Major League Baseball’s trade deadline passed Monday afternoon, with Mike Clevinger serving as the biggest name to change teams. Clubs will now be unable to make external additions through the rest of the 2020 MLB season, but that doesn’t mean that the speculation has to end there. Rather, we decided it would be a worthwhile endeavor to preview the offseason trade market. 

Below, you’ll find 10 veterans who could possibly be moved in deals this winter. Note that we’re not saying they will be moved, or that they’re the likeliest to go; only that there’s reason to think they’ll pop up in conversations before Opening Day 2021. (The players are listed alphabetically.)

Chaim Bloom traded Mookie Betts in his first offseason at the helm. Would he trade Xander Bogaerts in his second? We’re not so sure. Bogaerts, who has blossomed into a fantastic hitter, gained no-trade protection at the deadline and is under contract for at least another five seasons at $20 million a pop (or, less than his market value). Bloom will probably listen if someone wants to talk about Bogaerts, and it only takes one conversation to change the tide. We just don’t see a great incentive to move him, or a reason to be in a hurry about it.

The Cubs never appeared to get close on a Kris Bryant trade last winter, but they’ll probably explore the possibility again this offseason. He’s a year away from free agency and, barring a late-season turnaround, he’ll be coming off a disappointing and injury-interrupted campaign. Bryant has been a reliable above-average hitter throughout his career, so the biggest concern with him is his health. It’s anyone’s guess whether the Cubs will be able to extract fair value.

The Rangers need a lot of help to turn their ship around, to the extent that trading Joey Gallo two seasons before he qualifies for free agency might be the most sensible long-term approach. Because Texas listened on the slugger at the deadline, it seems fair to assume the club will do the same this winter. Gallo has been an above-average hitter for years, and he could be a difference-maker for a contender if he can return to his 2019 form heading forward.

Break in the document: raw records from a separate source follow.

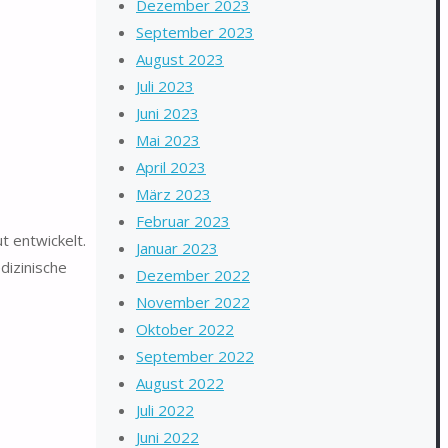
Dezember 2023
September 2023
August 2023
Juli 2023
Juni 2023
Mai 2023
April 2023
März 2023
Februar 2023
t entwickelt.
Januar 2023
dizinische
Dezember 2022
November 2022
Oktober 2022
September 2022
August 2022
Juli 2022
Juni 2022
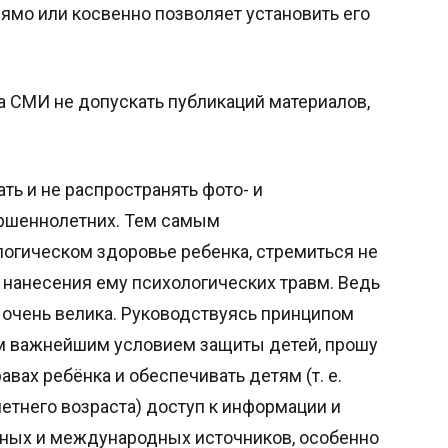
ямо или косвенно позволяет установить его
 СМИ не допускать публикаций материалов,
ть и не распространять фото- и
ршеннолетних. Тем самым
логическом здоровье ребенка, стремиться не
 нанесения ему психологических травм. Ведь
очень велика. Руководствуясь принципом
им важнейшим условием защиты детей, прошу
вах ребёнка и обеспечивать детям (т. е.
етнего возраста) доступ к информации и
ьных и международных источников, особенно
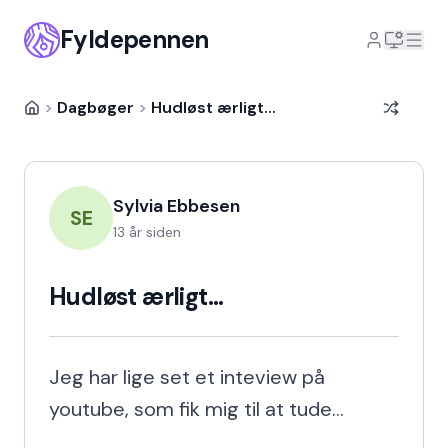
Fyldepennen
>
Dagbøger
>
Hudløst ærligt...
Sylvia Ebbesen
SE
13 år siden
Hudløst ærligt...
Jeg har lige set et inteview på 
youtube, som fik mig til at tude...
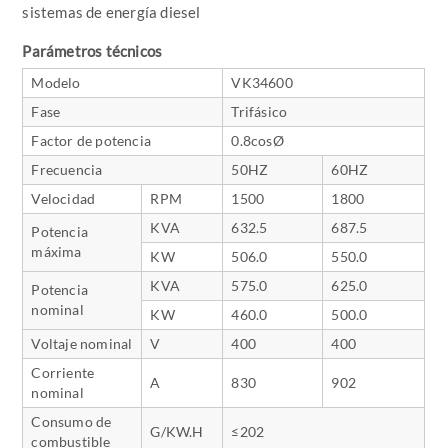
sistemas de energía diesel
Parámetros técnicos
Modelo
VK34600
Fase
Trifásico
Factor de potencia
0.8cosØ
Frecuencia
50HZ
60HZ
Velocidad
RPM
1500
1800
KVA
632.5
687.5
Potencia
máxima
KW
506.0
550.0
KVA
575.0
625.0
Potencia
nominal
KW
460.0
500.0
Voltaje nominal
V
400
400
Corriente
A
830
902
nominal
Consumo de
G/KW.H
≤202
combustible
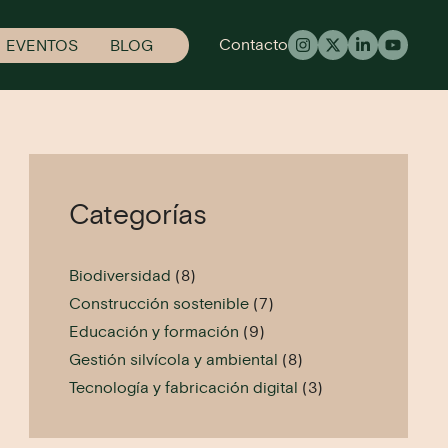
Contacto
EVENTOS
BLOG
Categorías
Biodiversidad
(8)
Construcción sostenible
(7)
Educación y formación
(9)
Gestión silvícola y ambiental
(8)
Tecnología y fabricación digital
(3)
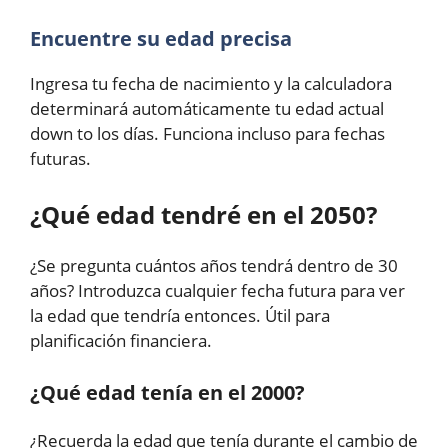
Encuentre su edad precisa
Ingresa tu fecha de nacimiento y la calculadora
determinará automáticamente tu edad actual
down to los días. Funciona incluso para fechas
futuras.
¿Qué edad tendré en el 2050?
¿Se pregunta cuántos años tendrá dentro de 30
años? Introduzca cualquier fecha futura para ver
la edad que tendría entonces. Útil para
planificación financiera.
¿Qué edad tenía en el 2000?
¿Recuerda la edad que tenía durante el cambio de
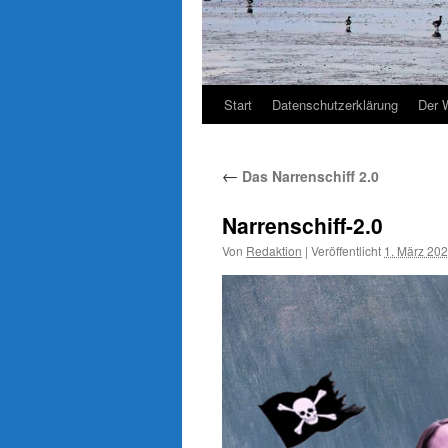
Start
Datenschutzerklärung
Der 
←
Das Narrenschiff 2.0
Narrenschiff-2.0
Von
Redaktion
|
Veröffentlicht
1. März 20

Although Josh Hader won’t be a free agent until after the 2023 season, the Brewers have incentive to find the intersection between his value to them and his trade value as a whole. The Brewers have listened to inquiries on him dating back to last winter, and it stands to reason they’ll continue to do so until they find a deal to their liking. Milwaukee’s budget appeared stretched thin over the winter, so Hader’s escalating arbitration prizes make him one to watch.

Ender Inciarte doesn’t possess the Q Score that others on this list have, but he’s an obvious trade candidate as he nears the final guaranteed year on his contract (during which he’ll make $8.7 million). The Braves have young Cristian Pache, a potential Gold Glove Award winner, to throw in center field, and they could use some additional financial breathing room. Because Inciarte hasn’t hit at all this season, Atlanta might have to eat some of that money in a deal.

After this season, Kevin Kiermaier is guaranteed $25 million over the next two years. This is about the juncture where the Rays tend to move on from their well-compensated veterans, and it would make sense for them to weigh that possibility heading into the winter. Josh Lowe, a former first-round pick, performed well enough in Double-A and the Arizona Fall League to envision him becoming Tampa Bay’s regular center fielder by this time next year.

Over the last 13 months, Cleveland has traded Corey Kluber, Mike Clevinger, and Trevor Bauer. Francisco Lindor, who will be entering his final year of team control, figures to be the next to go. He isn’t having his standard year, but his track record speaks for itself. The one complication here is Lindor’s salary. He’s certain to earn a raise on the $17.5 million he was scheduled to make in 2020, and teams could use the pandemic to leverage that against Cleveland.

Provided Lance Lynn stays hearty and hale the rest of the way, he could head into the offseason having finished in the top five of Cy Young Award voting two years in a row. That, plus his $8 million salary for next season, should inspire contenders to take renewed interest in acquiring his services. The Rangers, a team stuck in transition, could use all the help they could get.

Whit Merrifield has been on these lists for years, but the Royals keep kicking the can down the road. Maybe this will be the winter that changes? Merrifield is having another productive season at the dish, and his defensive versatility makes him a fit for every team. His budget-friendly contract, by the way, will pay him less than $10 million over the next two seasons. Given teams’ financial uncertainty, this might be the winter someone makes an offer that cannot be refused.

The Pirates figure to weigh offers on what remains of their big-league roster this winter. Even with Joe Musgrove missing time because of injury, he figures to be one of their most marketable players. He’s proven to be at least a league-average starter, and he has two more seasons of team control left. One way or another, he’s unlikely to be on the next good Pirates team.